Prompt: Can you lay out the records, starting at the line containing "Input file format" and ending at the line containing "muss = [muss]", as a Markdown table with the columns "Row" and "Line", leaving out blank lines?

Material for this exercise:

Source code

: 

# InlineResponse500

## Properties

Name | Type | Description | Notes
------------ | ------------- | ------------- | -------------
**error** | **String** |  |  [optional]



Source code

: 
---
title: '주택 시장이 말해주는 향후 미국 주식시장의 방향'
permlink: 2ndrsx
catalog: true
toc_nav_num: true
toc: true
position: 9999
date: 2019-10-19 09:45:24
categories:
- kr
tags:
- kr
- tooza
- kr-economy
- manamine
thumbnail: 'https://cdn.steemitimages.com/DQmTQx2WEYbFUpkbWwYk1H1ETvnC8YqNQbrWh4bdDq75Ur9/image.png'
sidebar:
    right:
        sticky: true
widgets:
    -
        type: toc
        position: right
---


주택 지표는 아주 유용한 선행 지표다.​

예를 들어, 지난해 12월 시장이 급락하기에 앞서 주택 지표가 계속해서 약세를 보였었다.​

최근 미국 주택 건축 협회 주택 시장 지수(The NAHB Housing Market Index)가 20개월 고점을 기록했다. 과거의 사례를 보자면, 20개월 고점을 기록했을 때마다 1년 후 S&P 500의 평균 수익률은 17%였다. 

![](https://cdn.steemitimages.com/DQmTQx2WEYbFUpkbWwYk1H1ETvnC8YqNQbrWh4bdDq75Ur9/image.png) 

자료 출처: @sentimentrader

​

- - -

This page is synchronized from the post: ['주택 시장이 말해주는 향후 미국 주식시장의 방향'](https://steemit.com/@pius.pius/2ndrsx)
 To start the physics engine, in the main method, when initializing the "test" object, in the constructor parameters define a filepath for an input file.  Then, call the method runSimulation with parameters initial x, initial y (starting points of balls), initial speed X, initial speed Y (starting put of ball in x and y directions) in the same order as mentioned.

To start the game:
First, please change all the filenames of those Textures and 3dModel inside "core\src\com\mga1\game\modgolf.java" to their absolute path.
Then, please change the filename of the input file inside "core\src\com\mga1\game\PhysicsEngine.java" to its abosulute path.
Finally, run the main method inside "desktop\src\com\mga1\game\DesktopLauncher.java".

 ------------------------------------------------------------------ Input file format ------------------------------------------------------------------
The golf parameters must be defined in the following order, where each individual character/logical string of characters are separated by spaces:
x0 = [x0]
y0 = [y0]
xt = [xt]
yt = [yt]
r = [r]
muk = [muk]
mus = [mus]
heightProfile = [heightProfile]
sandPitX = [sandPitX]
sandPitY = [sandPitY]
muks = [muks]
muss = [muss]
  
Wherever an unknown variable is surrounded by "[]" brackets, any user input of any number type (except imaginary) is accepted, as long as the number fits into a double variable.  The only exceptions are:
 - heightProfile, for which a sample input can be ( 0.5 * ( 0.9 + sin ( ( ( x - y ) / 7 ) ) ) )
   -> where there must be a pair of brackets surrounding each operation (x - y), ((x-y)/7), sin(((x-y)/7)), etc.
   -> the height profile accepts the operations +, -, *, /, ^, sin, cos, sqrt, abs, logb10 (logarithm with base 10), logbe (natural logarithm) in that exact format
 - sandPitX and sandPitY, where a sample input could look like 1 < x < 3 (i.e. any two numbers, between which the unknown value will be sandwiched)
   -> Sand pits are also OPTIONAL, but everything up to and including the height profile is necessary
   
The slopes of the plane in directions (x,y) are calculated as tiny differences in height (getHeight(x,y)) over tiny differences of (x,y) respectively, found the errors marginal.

Exercise result:
| Row | Line |
|---|---|
| 1 |  ------------------------------------------------------------------ Input file format ------------------------------------------------------------------ |
| 2 | The golf parameters must be defined in the following order, where each individual character/logical string of characters are separated by spaces: |
| 3 | x0 = [x0] |
| 4 | y0 = [y0] |
| 5 | xt = [xt] |
| 6 | yt = [yt] |
| 7 | r = [r] |
| 8 | muk = [muk] |
| 9 | mus = [mus] |
| 10 | heightProfile = [heightProfile] |
| 11 | sandPitX = [sandPitX] |
| 12 | sandPitY = [sandPitY] |
| 13 | muks = [muks] |
| 14 | muss = [muss] |